El libro concluye con un poema estremecido y estremecedor:
es la muerte quien reina en estas líneas, el vacío percibido sin que el pulso
haya dejado de latir. Un viaje hacia la nada futura, dado por la certeza de
nuestra finitud. Una máquina del tiempo tan sólo tripulada por quien vive más
allá de la vida porque vive y muere a través de sus textos, privilegio que
otorga la escritura, muerte y resurrección en una misma página: «Hace frío. En
el fondo de mi sombra hace frío. Siempre pensé que sería un lugar cálido con
todos mis versos escritos en las paredes, los versos que atrapo y los que me
atraviesan el cuerpo y escapan, dejándome vacía. Siempre soñé que sería éste un
lugar para la luz, donde la música no cesaría nunca. Mas no hay nada. Solo un
viento frío que me llega en ráfagas y soledad, la soledad».

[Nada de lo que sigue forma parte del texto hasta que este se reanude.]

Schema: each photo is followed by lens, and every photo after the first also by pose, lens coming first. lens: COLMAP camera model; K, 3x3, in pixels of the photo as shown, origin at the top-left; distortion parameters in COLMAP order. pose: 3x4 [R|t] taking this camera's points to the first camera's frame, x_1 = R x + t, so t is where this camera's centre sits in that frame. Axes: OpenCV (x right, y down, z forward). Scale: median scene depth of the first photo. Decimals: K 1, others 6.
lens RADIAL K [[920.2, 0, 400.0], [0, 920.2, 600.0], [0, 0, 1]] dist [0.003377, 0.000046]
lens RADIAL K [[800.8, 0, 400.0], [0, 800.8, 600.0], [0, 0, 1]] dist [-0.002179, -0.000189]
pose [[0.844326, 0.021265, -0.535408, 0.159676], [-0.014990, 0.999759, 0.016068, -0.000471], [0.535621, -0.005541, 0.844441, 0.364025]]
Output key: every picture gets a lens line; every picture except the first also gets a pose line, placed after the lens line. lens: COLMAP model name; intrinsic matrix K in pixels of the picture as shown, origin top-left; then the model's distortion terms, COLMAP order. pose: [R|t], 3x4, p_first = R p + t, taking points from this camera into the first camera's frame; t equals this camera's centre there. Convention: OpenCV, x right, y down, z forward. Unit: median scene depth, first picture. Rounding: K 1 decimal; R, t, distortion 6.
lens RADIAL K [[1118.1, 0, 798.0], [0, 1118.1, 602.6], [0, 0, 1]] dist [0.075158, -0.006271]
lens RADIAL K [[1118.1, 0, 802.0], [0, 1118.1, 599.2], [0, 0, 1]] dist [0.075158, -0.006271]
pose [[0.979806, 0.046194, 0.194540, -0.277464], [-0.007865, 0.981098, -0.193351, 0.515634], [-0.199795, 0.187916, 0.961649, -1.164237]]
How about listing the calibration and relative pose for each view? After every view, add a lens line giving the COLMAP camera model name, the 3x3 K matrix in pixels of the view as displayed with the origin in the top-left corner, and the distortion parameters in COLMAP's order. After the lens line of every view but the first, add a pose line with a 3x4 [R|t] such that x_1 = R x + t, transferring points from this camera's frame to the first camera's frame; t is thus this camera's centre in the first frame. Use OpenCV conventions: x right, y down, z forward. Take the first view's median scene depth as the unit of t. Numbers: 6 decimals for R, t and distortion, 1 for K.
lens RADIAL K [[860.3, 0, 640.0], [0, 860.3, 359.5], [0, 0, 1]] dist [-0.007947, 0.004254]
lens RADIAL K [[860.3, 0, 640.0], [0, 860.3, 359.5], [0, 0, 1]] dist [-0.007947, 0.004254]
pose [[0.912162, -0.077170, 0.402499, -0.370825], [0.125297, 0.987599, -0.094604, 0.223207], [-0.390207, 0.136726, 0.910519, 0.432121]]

Pero hay que regresar a la vida, porque no se debe abandonar
este libro en tono de gris reposo. Porque aquí, sobre estas páginas, reina una
mujer que es fuerza en la debilidad, calma en la desesperación, consuelo en la
angustia, movimiento en la quietud. Una mujer de quien esperamos muchas más
páginas, muchos más mundos interiores exteriorizados, muchas distancias ganadas
al camino. A los lectores de poesía, de buena poesía, la que estremece y asusta
y alegra y entristece, porque tiene todos los atributos de la vida, les
recomendamos que no dejen de leer este notable conjunto poético de Lillian
Álvarez, lleno de autenticidad y belleza. La imagen final de la aventura humana
que este universo plasma tan fuertemente pudiera ser descrita con sus propias
palabras: «Preguntó a sus dioses por la luz, la quietud de la espera, el pájaro
que dispersa la semilla, por las imágenes que escapan del vértigo de los pinceles.
¿Quién ha escuchado el canto que convoca a las mareas? ¿Qué puentes pudieron
elevarse más allá de los sueños y dejarlos burbujear, dejarlos consumirse? Las
nubes le cubrieron. Le vieron derribar de un golpe sus deidades y partir cabalgando
sobre la tierra húmeda». Así queda la voz de la poetisa, suspensa y
ascensional, como el infatigable pájaro de la luz.
Reyna
Esperanza Cruz (Puerto Padre, Cuba, 1956).
Poeta, narradora oral, escritora para niños, promotora y museóloga.